_TASK GOAL_: The records below are to be repeated exactly, and their pictures left out.

Top of AVAILABLE RECORDS

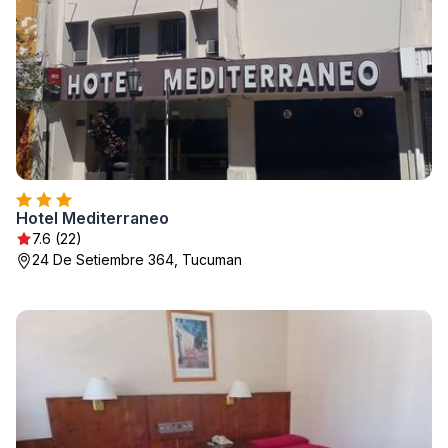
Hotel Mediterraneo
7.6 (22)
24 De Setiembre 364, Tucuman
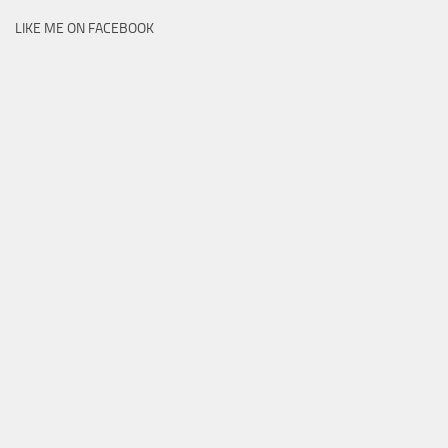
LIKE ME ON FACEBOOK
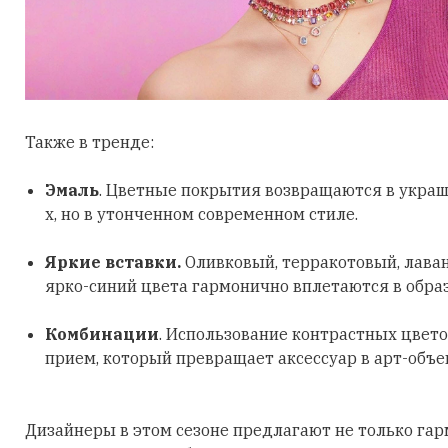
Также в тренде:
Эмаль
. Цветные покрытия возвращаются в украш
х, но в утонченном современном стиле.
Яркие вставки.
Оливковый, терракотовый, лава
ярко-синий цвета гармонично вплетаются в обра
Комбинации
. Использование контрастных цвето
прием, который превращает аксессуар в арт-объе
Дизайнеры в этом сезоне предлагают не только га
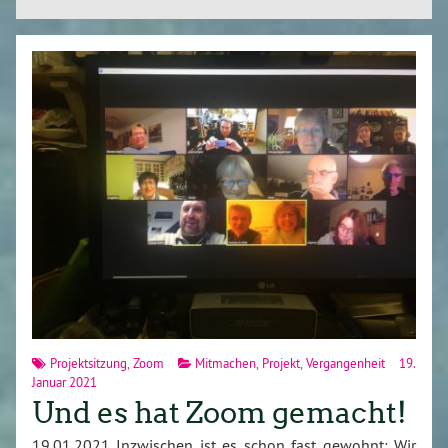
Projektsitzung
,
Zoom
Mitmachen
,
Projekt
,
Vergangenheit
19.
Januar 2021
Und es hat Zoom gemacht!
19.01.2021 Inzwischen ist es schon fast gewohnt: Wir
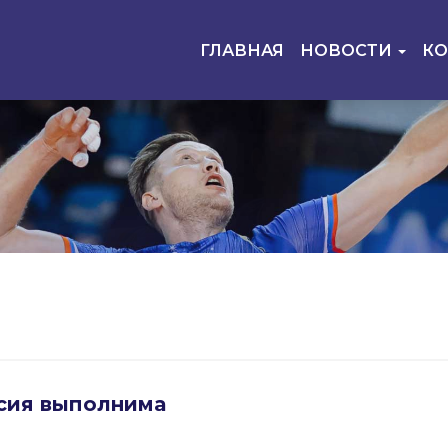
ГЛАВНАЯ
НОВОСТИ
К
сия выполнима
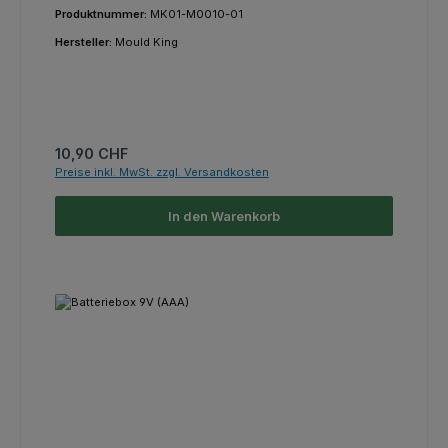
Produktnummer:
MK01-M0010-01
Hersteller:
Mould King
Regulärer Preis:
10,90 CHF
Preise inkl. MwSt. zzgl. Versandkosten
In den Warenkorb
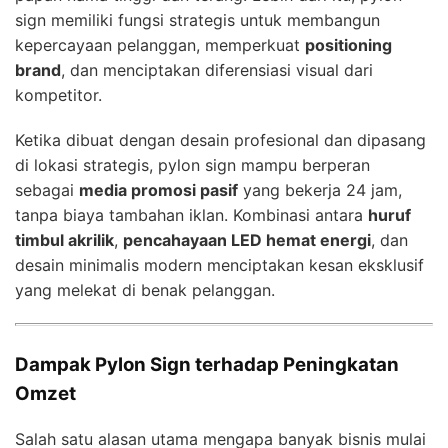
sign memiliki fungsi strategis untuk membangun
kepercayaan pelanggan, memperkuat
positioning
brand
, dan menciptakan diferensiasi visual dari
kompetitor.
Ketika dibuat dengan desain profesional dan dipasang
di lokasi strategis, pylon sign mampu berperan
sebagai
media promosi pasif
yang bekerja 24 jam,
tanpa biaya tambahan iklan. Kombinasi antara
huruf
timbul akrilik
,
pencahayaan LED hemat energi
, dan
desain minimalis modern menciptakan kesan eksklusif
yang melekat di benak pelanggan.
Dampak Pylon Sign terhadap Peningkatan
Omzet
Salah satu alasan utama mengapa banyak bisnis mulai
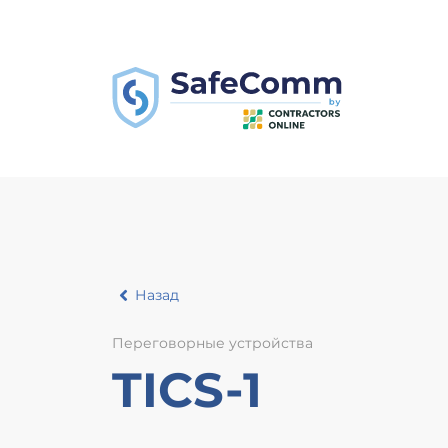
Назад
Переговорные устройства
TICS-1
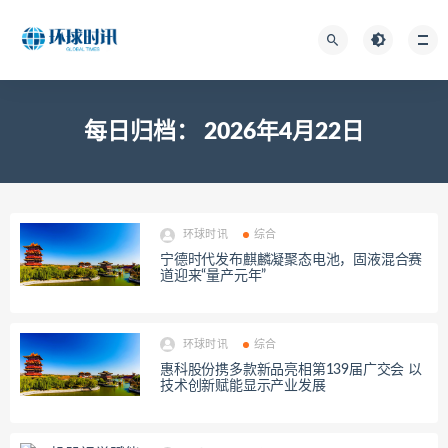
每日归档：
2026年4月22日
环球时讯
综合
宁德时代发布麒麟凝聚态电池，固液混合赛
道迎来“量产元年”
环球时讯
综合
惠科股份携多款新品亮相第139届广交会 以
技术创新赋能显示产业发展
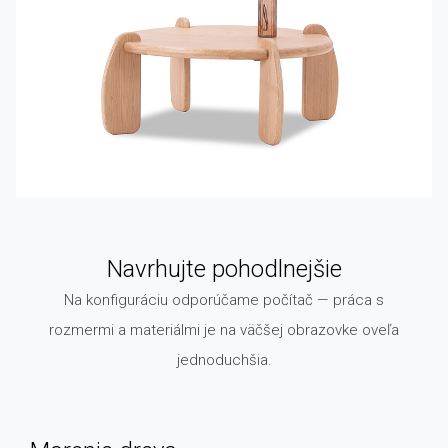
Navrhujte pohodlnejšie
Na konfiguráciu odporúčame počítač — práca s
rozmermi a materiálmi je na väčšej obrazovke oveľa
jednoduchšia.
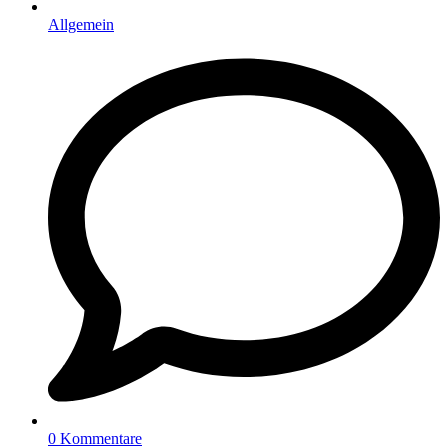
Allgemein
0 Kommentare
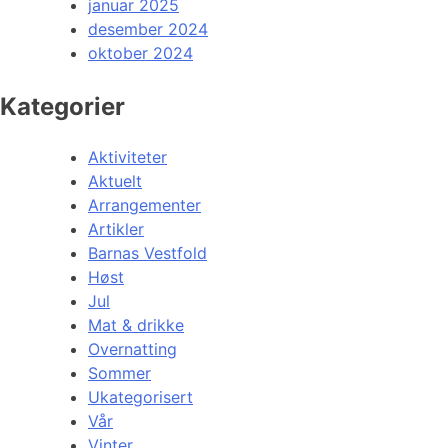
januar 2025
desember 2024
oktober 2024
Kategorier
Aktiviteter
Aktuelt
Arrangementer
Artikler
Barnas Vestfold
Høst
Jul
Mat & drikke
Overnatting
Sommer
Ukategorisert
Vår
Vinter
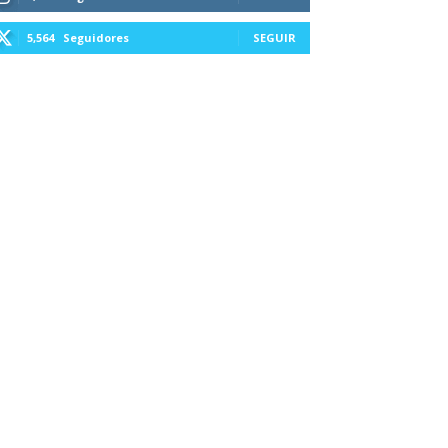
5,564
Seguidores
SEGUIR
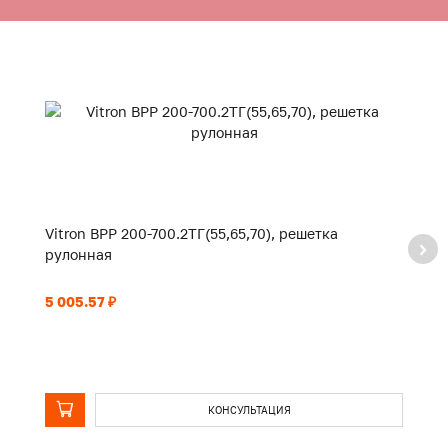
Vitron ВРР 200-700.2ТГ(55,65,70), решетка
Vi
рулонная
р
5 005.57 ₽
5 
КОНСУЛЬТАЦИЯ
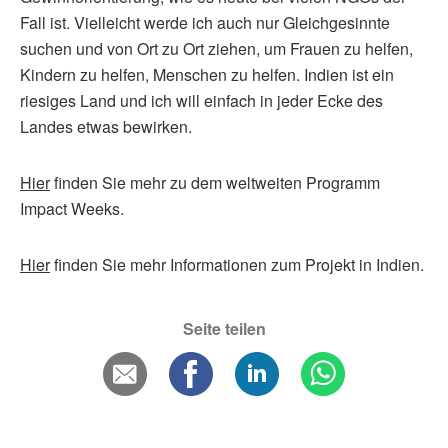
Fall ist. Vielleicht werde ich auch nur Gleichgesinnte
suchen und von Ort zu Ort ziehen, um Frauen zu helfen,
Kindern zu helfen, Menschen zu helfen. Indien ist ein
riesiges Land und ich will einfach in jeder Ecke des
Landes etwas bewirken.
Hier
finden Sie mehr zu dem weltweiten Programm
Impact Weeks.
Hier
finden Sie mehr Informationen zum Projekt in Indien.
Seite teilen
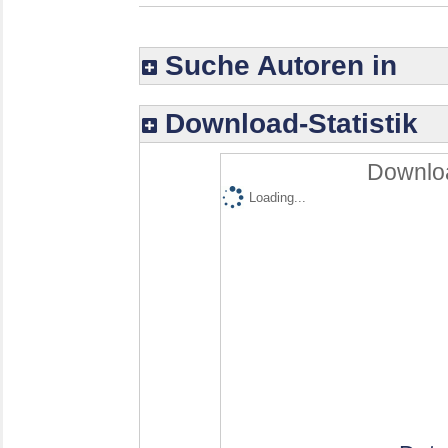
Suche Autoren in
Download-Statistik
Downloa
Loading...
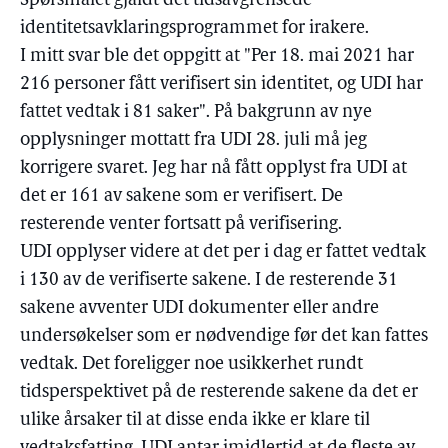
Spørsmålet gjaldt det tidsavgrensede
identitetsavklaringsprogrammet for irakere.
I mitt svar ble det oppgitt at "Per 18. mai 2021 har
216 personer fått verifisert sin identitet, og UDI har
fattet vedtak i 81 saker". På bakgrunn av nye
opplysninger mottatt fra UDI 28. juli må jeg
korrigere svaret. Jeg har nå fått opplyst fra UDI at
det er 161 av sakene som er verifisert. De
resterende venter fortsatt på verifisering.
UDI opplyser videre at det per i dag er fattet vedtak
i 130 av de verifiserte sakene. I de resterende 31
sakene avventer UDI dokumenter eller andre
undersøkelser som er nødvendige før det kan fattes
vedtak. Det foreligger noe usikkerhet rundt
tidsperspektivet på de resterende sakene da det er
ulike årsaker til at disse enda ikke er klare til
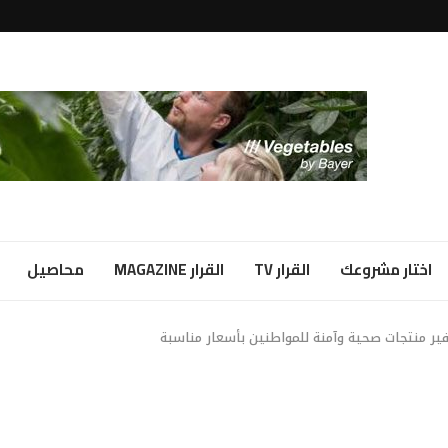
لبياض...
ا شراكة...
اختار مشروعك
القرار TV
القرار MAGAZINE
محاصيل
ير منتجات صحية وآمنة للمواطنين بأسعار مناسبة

Bottom of AVAILABLE RECORDS

_RESPONSE_:
Hotel Mediterraneo
7.6 (22)
24 De Setiembre 364, Tucuman
LIKE ME ON FACEBOOK
Также в тренде:
Эмаль
. Цветные покрытия возвращаются в украш
х, но в утонченном современном стиле.
Яркие вставки.
Оливковый, терракотовый, лава
ярко-синий цвета гармонично вплетаются в обра
Комбинации
. Использование контрастных цвето
прием, который превращает аксессуар в арт-объе
Дизайнеры в этом сезоне предлагают не только га
Projektsitzung
,
Zoom
Mitmachen
,
Projekt
,
Vergangenheit
19.
Januar 2021
Und es hat Zoom gemacht!
19.01.2021 Inzwischen ist es schon fast gewohnt: Wir
ГЛАВНАЯ
НОВОСТИ
К
сия выполнима
Produktnummer:
MK01-M0010-01
Hersteller:
Mould King
Regulärer Preis:
10,90 CHF
Preise inkl. MwSt. zzgl. Versandkosten
In den Warenkorb
sign memiliki fungsi strategis untuk membangun
kepercayaan pelanggan, memperkuat
positioning
brand
, dan menciptakan diferensiasi visual dari
kompetitor.
Ketika dibuat dengan desain profesional dan dipasang
di lokasi strategis, pylon sign mampu berperan
sebagai
media promosi pasif
yang bekerja 24 jam,
tanpa biaya tambahan iklan. Kombinasi antara
huruf
timbul akrilik
,
pencahayaan LED hemat energi
, dan
desain minimalis modern menciptakan kesan eksklusif
yang melekat di benak pelanggan.
Dampak Pylon Sign terhadap Peningkatan
Omzet
Salah satu alasan utama mengapa banyak bisnis mulai
Назад
Переговорные устройства
TICS-1
每日归档：
2026年4月22日
环球时讯
综合
宁德时代发布麒麟凝聚态电池，固液混合赛
道迎来“量产元年”
环球时讯
综合
惠科股份携多款新品亮相第139届广交会 以
技术创新赋能显示产业发展
Navrhujte pohodlnejšie
Na konfiguráciu odporúčame počítač — práca s
rozmermi a materiálmi je na väčšej obrazovke oveľa
jednoduchšia.
Allgemein
0 Kommentare
januar 2025
desember 2024
oktober 2024
Kategorier
Aktiviteter
Aktuelt
Arrangementer
Artikler
Barnas Vestfold
Høst
Jul
Mat & drikke
Overnatting
Sommer
Ukategorisert
Vår
Vinter
5,564
Seguidores
SEGUIR
Vitron ВРР 200-700.2ТГ(55,65,70), решетка
Vi
рулонная
р
5 005.57 ₽
5 
КОНСУЛЬТАЦИЯ
Fall ist. Vielleicht werde ich auch nur Gleichgesinnte
suchen und von Ort zu Ort ziehen, um Frauen zu helfen,
Kindern zu helfen, Menschen zu helfen. Indien ist ein
riesiges Land und ich will einfach in jeder Ecke des
Landes etwas bewirken.
Hier
finden Sie mehr zu dem weltweiten Programm
Impact Weeks.
Hier
finden Sie mehr Informationen zum Projekt in Indien.
Seite teilen
Suche Autoren in
Download-Statistik
Downloa
Loading...
Spørsmålet gjaldt det tidsavgrensede
identitetsavklaringsprogrammet for irakere.
I mitt svar ble det oppgitt at "Per 18. mai 2021 har
216 personer fått verifisert sin identitet, og UDI har
fattet vedtak i 81 saker". På bakgrunn av nye
opplysninger mottatt fra UDI 28. juli må jeg
korrigere svaret. Jeg har nå fått opplyst fra UDI at
det er 161 av sakene som er verifisert. De
resterende venter fortsatt på verifisering.
UDI opplyser videre at det per i dag er fattet vedtak
i 130 av de verifiserte sakene. I de resterende 31
sakene avventer UDI dokumenter eller andre
undersøkelser som er nødvendige før det kan fattes
vedtak. Det foreligger noe usikkerhet rundt
tidsperspektivet på de resterende sakene da det er
ulike årsaker til at disse enda ikke er klare til
لبياض...
ا شراكة...
اختار مشروعك
القرار TV
القرار MAGAZINE
محاصيل
ير منتجات صحية وآمنة للمواطنين بأسعار مناسبة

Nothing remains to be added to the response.